The thing one faults in a film like Case 137 (2025), directed by the French-German filmmaker Dominik Moll, is a peculiar kind of hedging. A young man is left disabled by a shot to the head from an unknown officer of the French riot police during the recent Yellow Vest protests. His case is taken up by the internal department responsible for investigating allegations of police brutality. His mother insists to the prosecutor (Léa Drucker) that he was merely a bystander who only attended the protest out of a sense of solidarity, a claim confirmed by footage uncovered over the course of the investigation. Meanwhile, the officers, sick of the torment they receive, work together to obstruct the case—an action that, the prosecutor laments, discourages good cops from staying in the force. To that end, the film operates on the basis of the exclusion of two perspectives: that of the Yellow Vests themselves, mostly relegated to the film’s sidelines, on the one hand; and of the “good cops,” never seen, on the other. The exclusion of the former concerns the victim, against whom his innocence is ultimately defined (he does not throw debris at the riot police, and therefore he should not have been beaten.) The exclusion of the latter—implied, but never shown in the film to exist—stabilizes the film against any accusation of incitement, even when it acknowledges racial disparity in the prosecution of police brutality. Thus, what we’re left with is a wishy-washy result, unable to commit one way or the other.

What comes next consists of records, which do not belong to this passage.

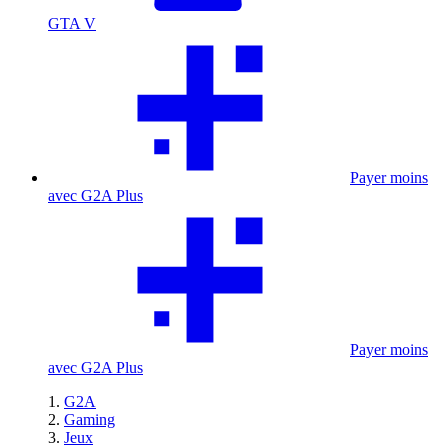
GTA V
Payer moins
avec G2A Plus
Payer moins
avec G2A Plus
G2A
Gaming
Jeux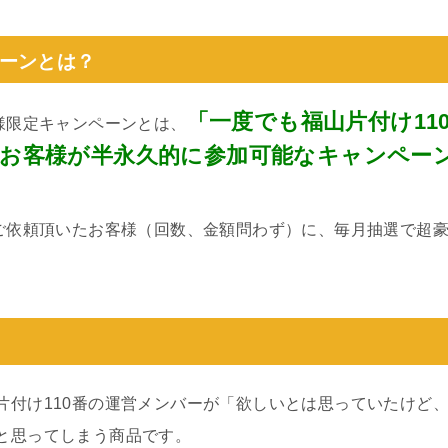
ーンとは？
「一度でも福山片付け11
客様限定キャンペーンとは、
お客様が半永久的に参加可能なキャンペー
にご依頼頂いたお客様（回数、金額問わず）に、毎月抽選で超
片付け110番の運営メンバーが「欲しいとは思っていたけど
と思ってしまう商品です。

What becomes clear is that the real point of interest for Moll is neither to defend the protests themselves, sympathetic though he might be, nor even necessarily the cause of social justice as such, so much as the technological apparatus responsible for determining justice. His previous film, The Night of the 12th (2022)—which received the César award for Best Film and for which he received an award for Best Director, his second—was adapted from a lengthy non-fiction account of the police investigation into the murder of a teenage girl. Much is made in this new film of the bureaucratic processes for procuring justice. The detailing of the forensic analysis of the crime scene, composited out of maps, cellphone videos, and surveillance footage, brings to mind the similarly granular procedural elements of Fritz Lang’s M (1931). And like in Lang’s films, the question around which all of this circles is the perennial question of political filmmaking, namely the value of images to the enactment of justice. Is there a just image, or are there just images: this is the question that all films dealing with contemporary protest movements need to address. We need not agree with Moll’s answer to admire the posing of the question.
Case 137 screens this Saturday, October 4, and on October 12, at the Smith Rafael Film Center and BAMPFA, respectively, as part of the 2025 Mill Valley Film Festival.